Join Michelle Nixon, Assistant Research Professor with the Silverman Lab in the College of IST at Penn State, for her upcoming research seminar. This lecture is free and open to the Penn State community.
"Statistical Methods for Biomedical Informatics"
Increasingly, researchers are turning to statistics and machine learning methods to help improve clinical outcomes and make sense of complex data. Yet traditional statistical methods are often ill-equipped to handle these new settings. In this talk, I will discuss three common problems in biomedical informatics: (1) data privacy (2) sequence counting (e.g., microbiome sequence or RNA-seq) and (3) clinical decision support tools. With respect to data privacy, I will discuss the current state of the art for statistical data privacy and several methods I developed that aim to balance the competing concern between scientific advancement and safeguarding of personal information.

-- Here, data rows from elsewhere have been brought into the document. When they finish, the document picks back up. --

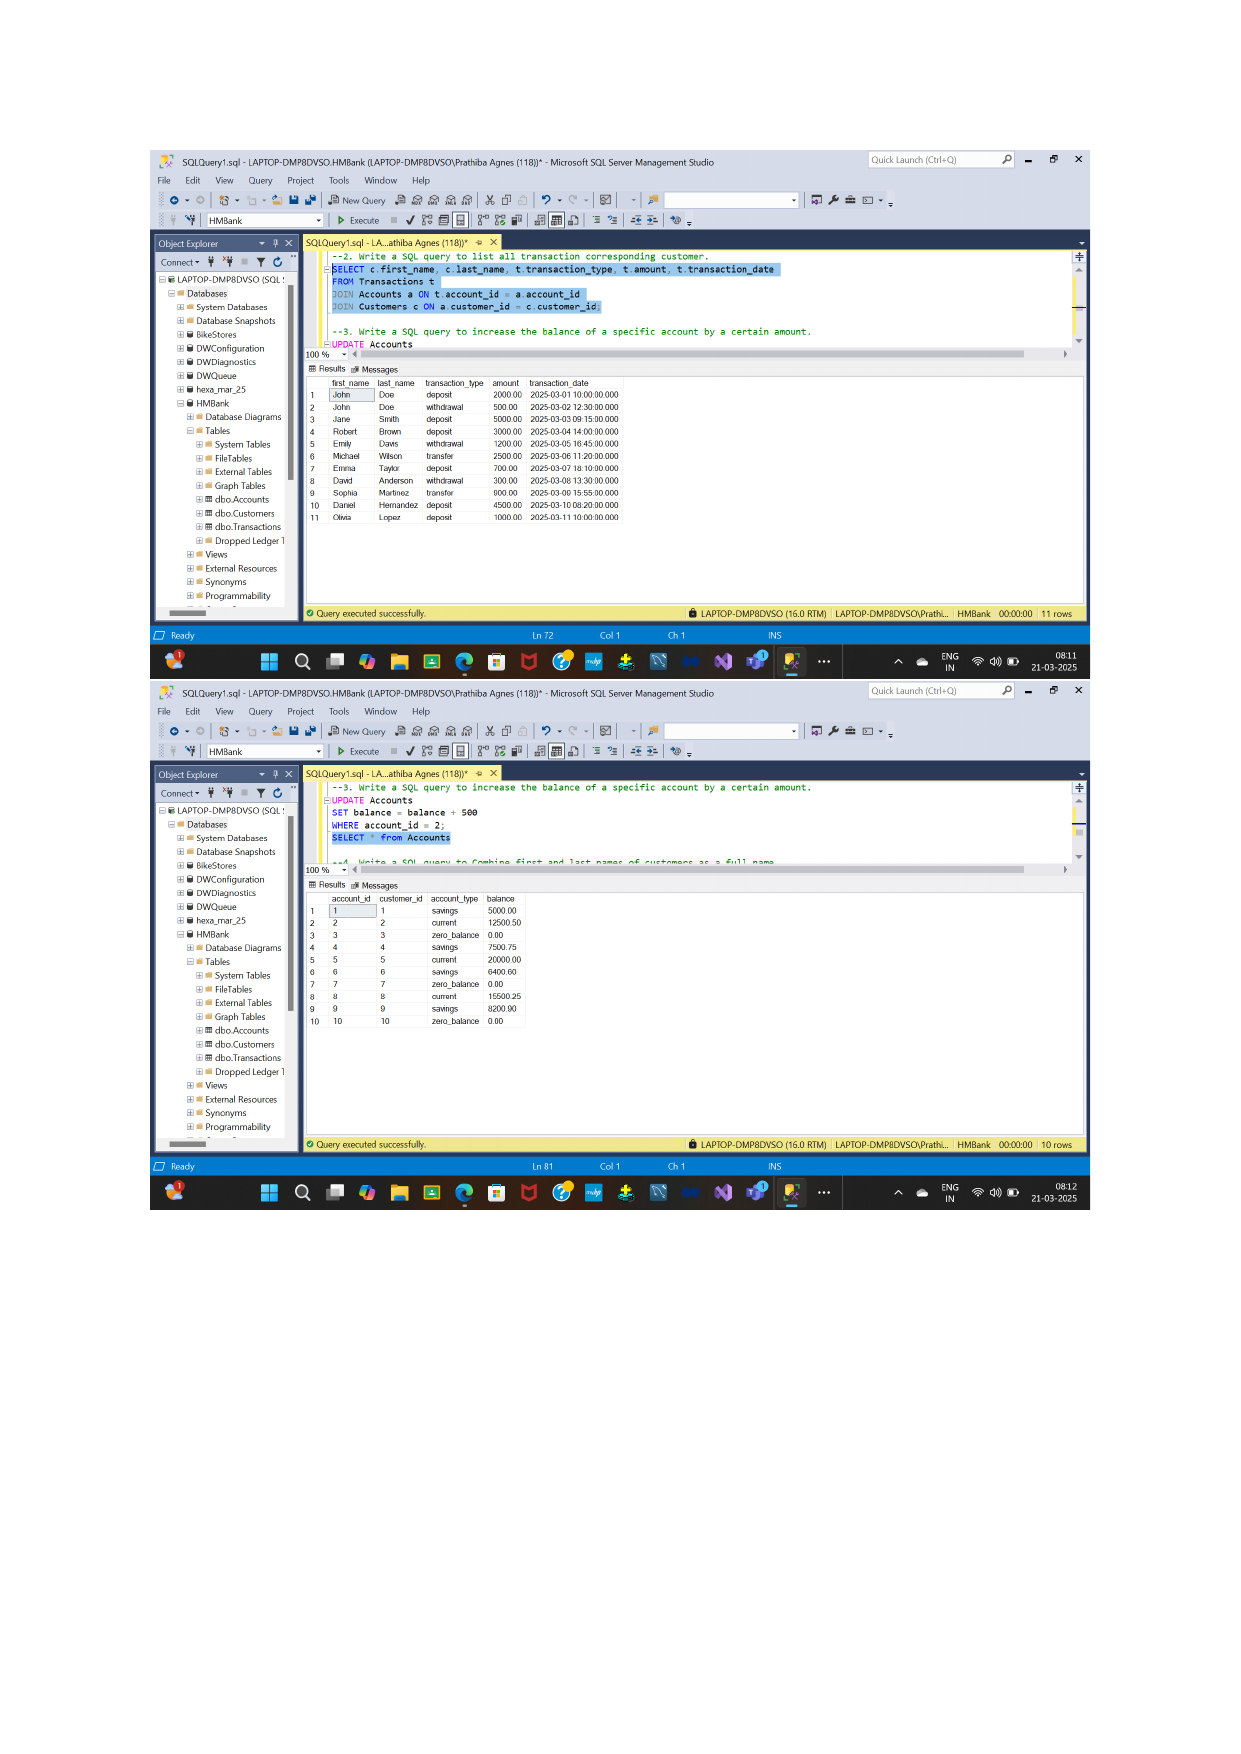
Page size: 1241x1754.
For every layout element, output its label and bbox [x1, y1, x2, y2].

picture [150, 681, 1091, 1210]
picture [150, 150, 1091, 679]
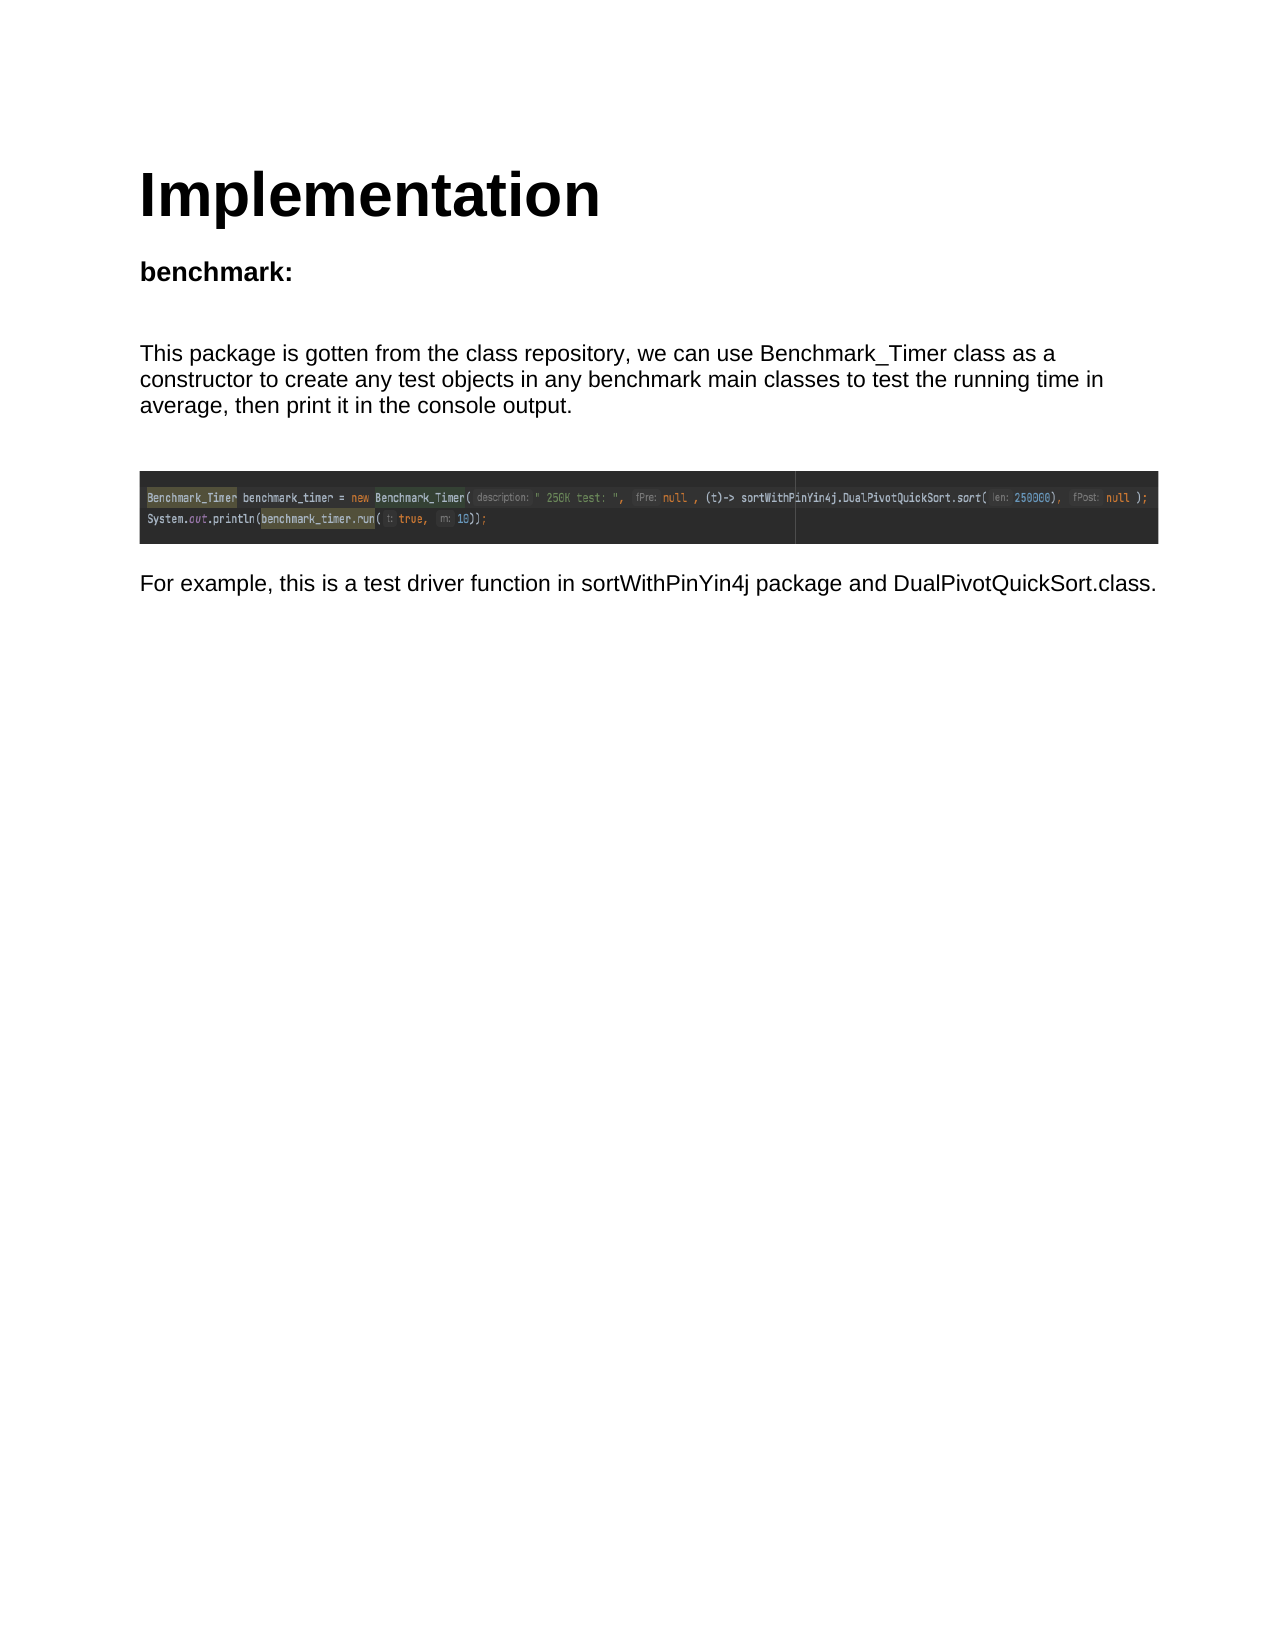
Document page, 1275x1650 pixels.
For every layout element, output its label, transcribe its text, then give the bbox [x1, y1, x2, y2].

text benchmark: [139, 256, 1158, 287]
picture [139, 471, 1159, 544]
subtitle Implementation [139, 158, 1158, 229]
text For example, this is a test driver function in sortWithPinYin4j package and DualPivotQuickSort.class. [139, 569, 1158, 596]
text This package is gotten from the class repository, we can use Benchmark_Timer class as a constructor to create any test objects in any benchmark main classes to test the running time in average, then print it in the console output. [139, 340, 1158, 419]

With respect to sequence counting, I will present recent work using Bayesian partially identified models to overcome compositional limitations that are common to many other methods in the literature. With respect to clinical decision support tools, I will discuss recent work using pool-based active learning to create personalized bacteremia risk models using partially-labeled data as bacteremia (bacteria present in the blood) has an imperfect diagnosis process due to possible contaminants.
About the Speaker
Michelle Nixon is an Assistant Research Professor with the Silverman Lab in the College of IST at Penn State. Her research interests span across all of applied statistics, including statistical data privacy and applications to social science and biomedical data. She is a 2019 recipient of a Dissertation Fellowship from the U.S. Census Bureau. She received her Ph.D. in Statistics and Social Data Analytics (2020) and B.S. in Statistics and Economics (2015) at Penn State.